Faits divers Fiches Interpol et Schengen : la police fédérale a supprimé son arriéré en matière de terrorisme.

Un rapport du Comité P relève que, trois ans après la mise en évidence de retards considérables au sein de la police fédérale dans le traitement des signalements internationaux par Interpol et Schengen, des progrès ont été enregistrés dans la gestion de l’information policière internationale. Une meilleure gestion a permis de rattraper une partie de l’arriéré de plus de 42.000 fiches. Et si son rapport cite un retard actuel de 9.000 à 14.500 signalements Interpol non traités, le Comité P se réjouit de constater que la police fédérale n’a "en principe" plus aucun arriéré en matière de signalements liés à des faits de terrorisme.

C’est en 2014 qu’un rapport du comité de direction de la police fédérale avait constaté des retards importants dans l’encodage dans la BNG (banque de données nationale générale) ainsi que dans le traitement de 42.500 signalements étrangers - 14.500 messages Interpol et 28.000 signalements Schengen - envoyés à la police belge.

Selon le Comité P, des criminels pouvaient ainsi séjourner sur notre territoire sans être inquiétés lors des contrôles. Les familles de personnes retrouvées pouvaient ne pas être prévenues à temps. Des disparitions inquiétantes, des victimes d’enlèvements, des personnes disparues retrouvées, n’étaient pas mises en relation avec des signalements internationaux. Des désignalements étaient exécutés tardivement. Et lors d’opérations de police, les services sur le terrain pouvaient ne pas être informés des messages internationaux concernant des criminels recherchés !

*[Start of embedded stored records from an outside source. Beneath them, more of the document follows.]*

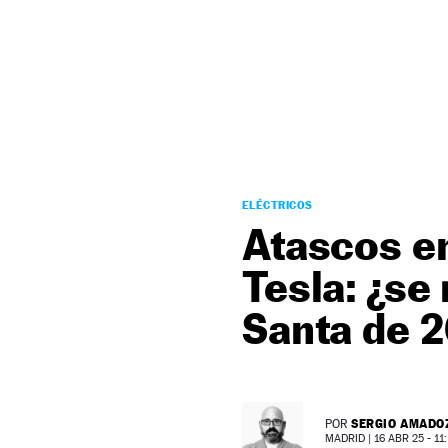
NEWSLETTER
SÍGUENOS
ELÉCTRICOS
Atascos en
Tesla: ¿se
Santa de 
SERGIO AMADO
POR
MADRID |
16 ABR 25 - 11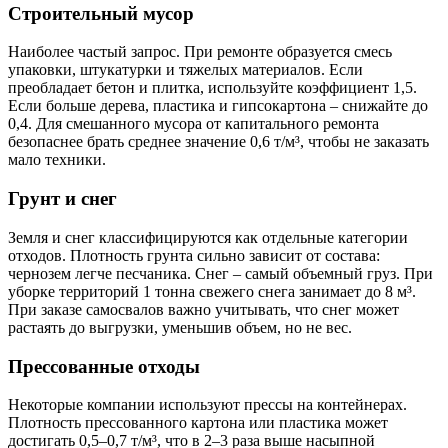
Строительный мусор
Наиболее частый запрос. При ремонте образуется смесь
упаковки, штукатурки и тяжелых материалов. Если
преобладает бетон и плитка, используйте коэффициент 1,5.
Если больше дерева, пластика и гипсокартона – снижайте до
0,4. Для смешанного мусора от капитального ремонта
безопаснее брать среднее значение 0,6 т/м³, чтобы не заказать
мало техники.
Грунт и снег
Земля и снег классифицируются как отдельные категории
отходов. Плотность грунта сильно зависит от состава:
чернозем легче песчаника. Снег – самый объемный груз. При
уборке территорий 1 тонна свежего снега занимает до 8 м³.
При заказе самосвалов важно учитывать, что снег может
растаять до выгрузки, уменьшив объем, но не вес.
Прессованные отходы
Некоторые компании используют прессы на контейнерах.
Плотность прессованного картона или пластика может
достигать 0,5–0,7 т/м³, что в 2–3 раза выше насыпной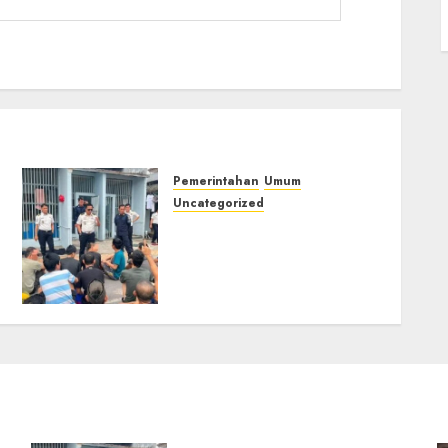
Pemerintahan
Umum
Uncategorized
‎Lapas Empat Lawang
Berikan Pengarahan WBP,
Tekankan Keamanan,
Kebersihan dan Kesehatan‎
03/08/2026
0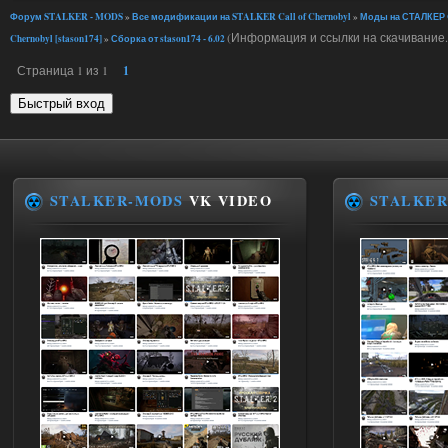
Форум STALKER - MODS
»
Все модификации на STALKER Call of Chernobyl
»
Моды на СТАЛКЕР C
(Информация и ссылки на скачивание.
Chernobyl [stason174]
»
Сборка от stason174 - 6.02
Страница
1
из
1
1
STALKER-MODS
VK VIDEO
STALKER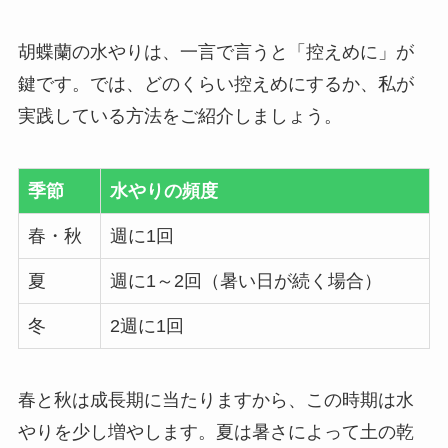
胡蝶蘭の水やりは、一言で言うと「控えめに」が
鍵です。では、どのくらい控えめにするか、私が
実践している方法をご紹介しましょう。
季節
水やりの頻度
春・秋
週に1回
夏
週に1～2回（暑い日が続く場合）
冬
2週に1回
春と秋は成長期に当たりますから、この時期は水
やりを少し増やします。夏は暑さによって土の乾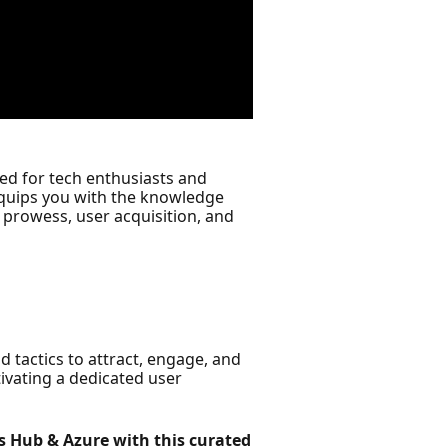
ed for tech enthusiasts and
 equips you with the knowledge
e prowess, user acquisition, and
d tactics to attract, engage, and
tivating a dedicated user
s Hub & Azure with this curated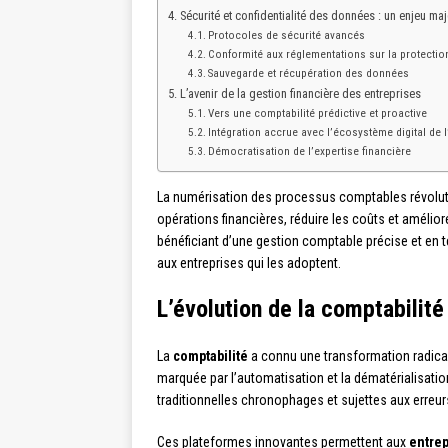
Sécurité et confidentialité des données : un enjeu maj
Protocoles de sécurité avancés
Conformité aux réglementations sur la protecti
Sauvegarde et récupération des données
L’avenir de la gestion financière des entreprises
Vers une comptabilité prédictive et proactive
Intégration accrue avec l’écosystème digital de l
Démocratisation de l’expertise financière
La numérisation des processus comptables révolutio
opérations financières, réduire les coûts et amélio
bénéficiant d’une gestion comptable précise et en 
aux entreprises qui les adoptent.
L’évolution de la comptabilité
La
comptabilité
a connu une transformation radical
marquée par l’automatisation et la dématérialisatio
traditionnelles chronophages et sujettes aux erreur
Ces plateformes innovantes permettent aux
entrep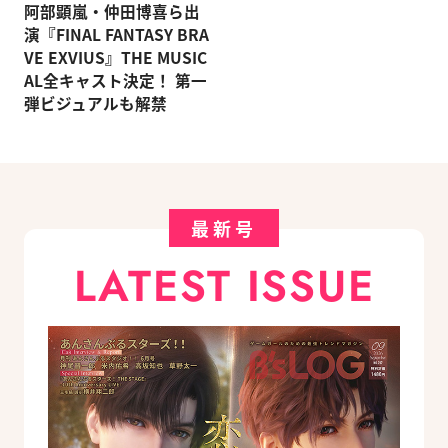
阿部顕嵐・仲田博喜ら出
演『FINAL FANTASY BRA
VE EXVIUS』THE MUSIC
AL全キャスト決定！ 第一
弾ビジュアルも解禁
最新号
LATEST ISSUE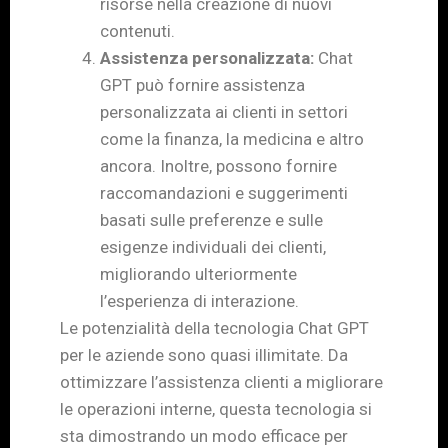
risorse nella creazione di nuovi
contenuti.
Assistenza personalizzata:
Chat
GPT può fornire assistenza
personalizzata ai clienti in settori
come la finanza, la medicina e altro
ancora. Inoltre, possono fornire
raccomandazioni e suggerimenti
basati sulle preferenze e sulle
esigenze individuali dei clienti,
migliorando ulteriormente
l’esperienza di interazione.
Le potenzialità della tecnologia Chat GPT
per le aziende sono quasi illimitate. Da
ottimizzare l’assistenza clienti a migliorare
le operazioni interne, questa tecnologia si
sta dimostrando un modo efficace per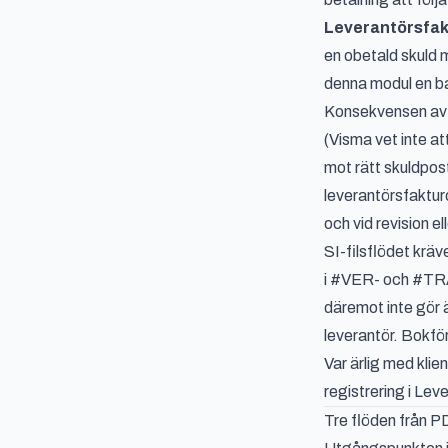
Leverantörsfak
en obetald skuld
denna modul en b
Konsekvensen av at
(Visma vet inte a
mot rätt skuldpos
leverantörsfaktur
och vid revision el
SI-filsflödet krä
i #VER- och #TRA
däremot inte gör 
leverantör. Bokför
Var ärlig med klie
registrering i Le
Tre flöden från PD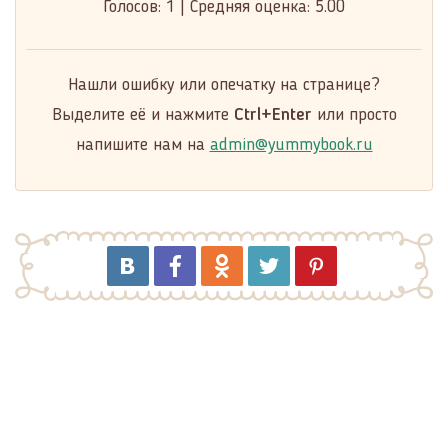
Голосов:
1
|
Средняя оценка:
5.00
Нашли ошибку или опечатку на странице?
Выделите её и нажмите
Ctrl+Enter
или просто
напишите нам на
admin@yummybook.ru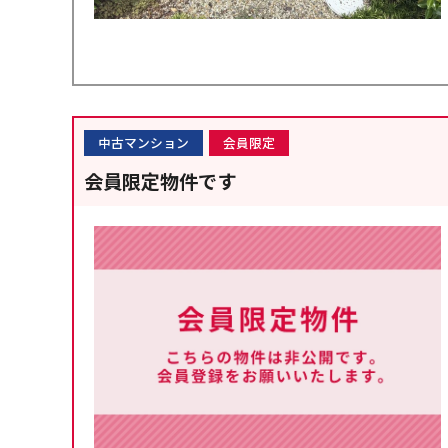
中古マンション
会員限定
会員限定物件です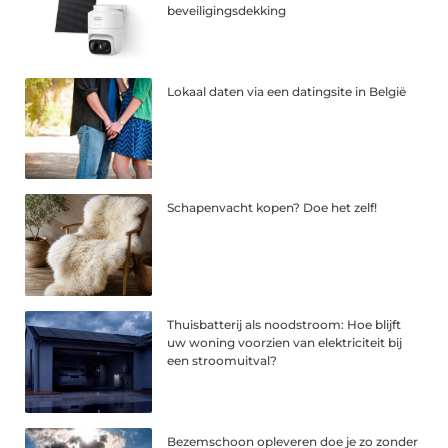
beveiligingsdekking
Lokaal daten via een datingsite in België
Schapenvacht kopen? Doe het zelf!
Thuisbatterij als noodstroom: Hoe blijft
uw woning voorzien van elektriciteit bij
een stroomuitval?
Bezemschoon opleveren doe je zo zonder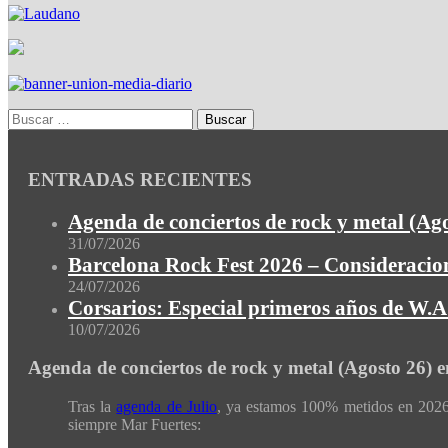
ENTRADAS RECIENTES
Agenda de conciertos de rock y metal (Ag
31/07/2026
Barcelona Rock Fest 2026 – Consideracion
24/07/2026
Corsarios: Especial primeros años de W.A.
10/07/2026
Agenda de conciertos de rock y metal (Agosto 26) 
Tras la
agenda de Julio
, ya estamos 100% metidos en 2026 
siempre Mar Fuertes: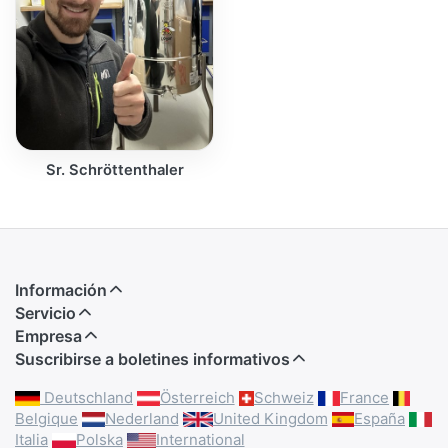
Sr. Schröttenthaler
Información
Servicio
Empresa
Suscribirse a boletines informativos
Deutschland
Österreich
Schweiz
France
Belgique
Nederland
United Kingdom
España
Italia
Polska
International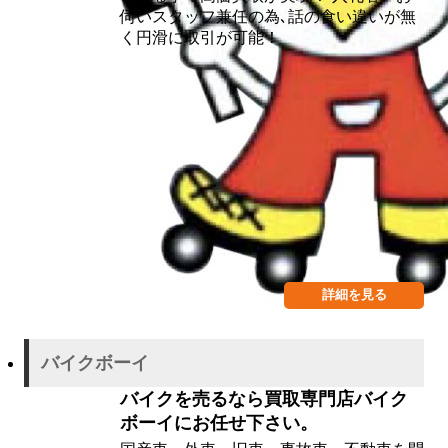
伺いスタッフ兼任の為､話の食い違いが無
く円滑に取引が可能！
詳細を見る
バイクボーイ
バイクを売るなら買取専門店バイク
ボーイにお任せ下さい。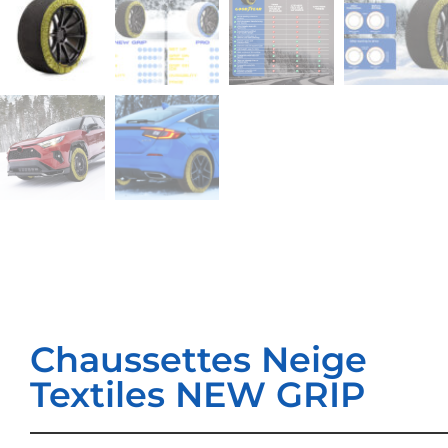
Chaussettes Neige
Textiles NEW GRIP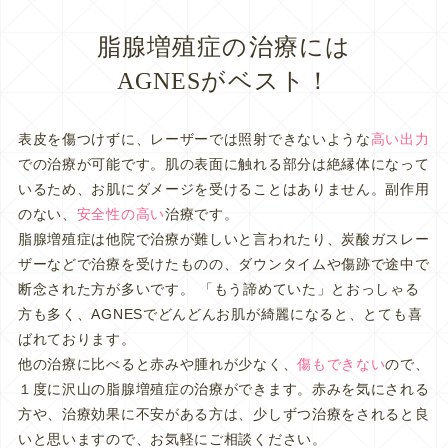
脂腺増殖症の治療には
AGNESがベスト！
表皮を傷つけずに、レーザーでは照射できないような
高い出力
での治療が可能です。肌の表面に触れる部分は絶縁体になって
いるため、お肌にダメージを受けることはありません。副作用
のない、
安全性の高い
治療です。
脂腺増殖症は他院で治療が難しいと言われたり、炭酸ガスレー
ザーなどで治療を受けたものの、ダウンタイムや傷跡で途中で
断念された方が多いです。 「もう諦めていた」とおっしゃる
方も多く、AGNESでどんどんお肌が綺麗になると、とても喜
ばれております。
他の治療に比べると赤みや腫れが少なく、
傷もできない
ので、
１度に沢山の脂腺増殖症の治療ができます。赤みを気にされる
方や、治療効果に不安がある方は、少しずつ治療をされると良
いと思いますので、お気軽にご相談ください。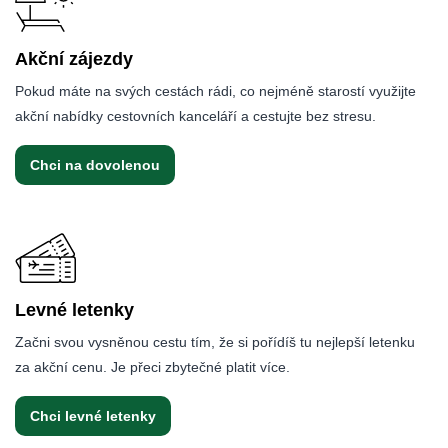
Akční zájezdy
Pokud máte na svých cestách rádi, co nejméně starostí využijte
akční nabídky cestovních kanceláří a cestujte bez stresu.
Chci na dovolenou
Levné letenky
Začni svou vysněnou cestu tím, že si pořídíš tu nejlepší letenku
za akční cenu. Je přeci zbytečné platit více.
Chci levné letenky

S’il pointait des problèmes d’effectifs et de technologie dépassée, le Comité P attribuait aussi la situation à "un véritable esprit de clocher entre différents bureaux". Le principal service était réduit à 50 % de ses effectifs alors que sa charge de travail avait augmenté de 40 %.

Le Comité P se veut positif. En lien avec le plan d’optimalisation de la police fédérale, "des mesures efficaces ont été prises et appliquées". En interne, un nouveau chef de service et de nouveaux chefs de section ont insufflé une nouvelle culture de travail. Des procédures ont été mises en place pour s’assurer que "personne ne passe désormais à travers les mailles du filet". La priorité a surtout été donnée à la menace que fait peser l’État islamique et à la problématique des combattants de Syrie.

Le Comité P insiste pour une meilleure intégration de l’information policière internationale dans les outils mis à disposition des policiers sur le terrain.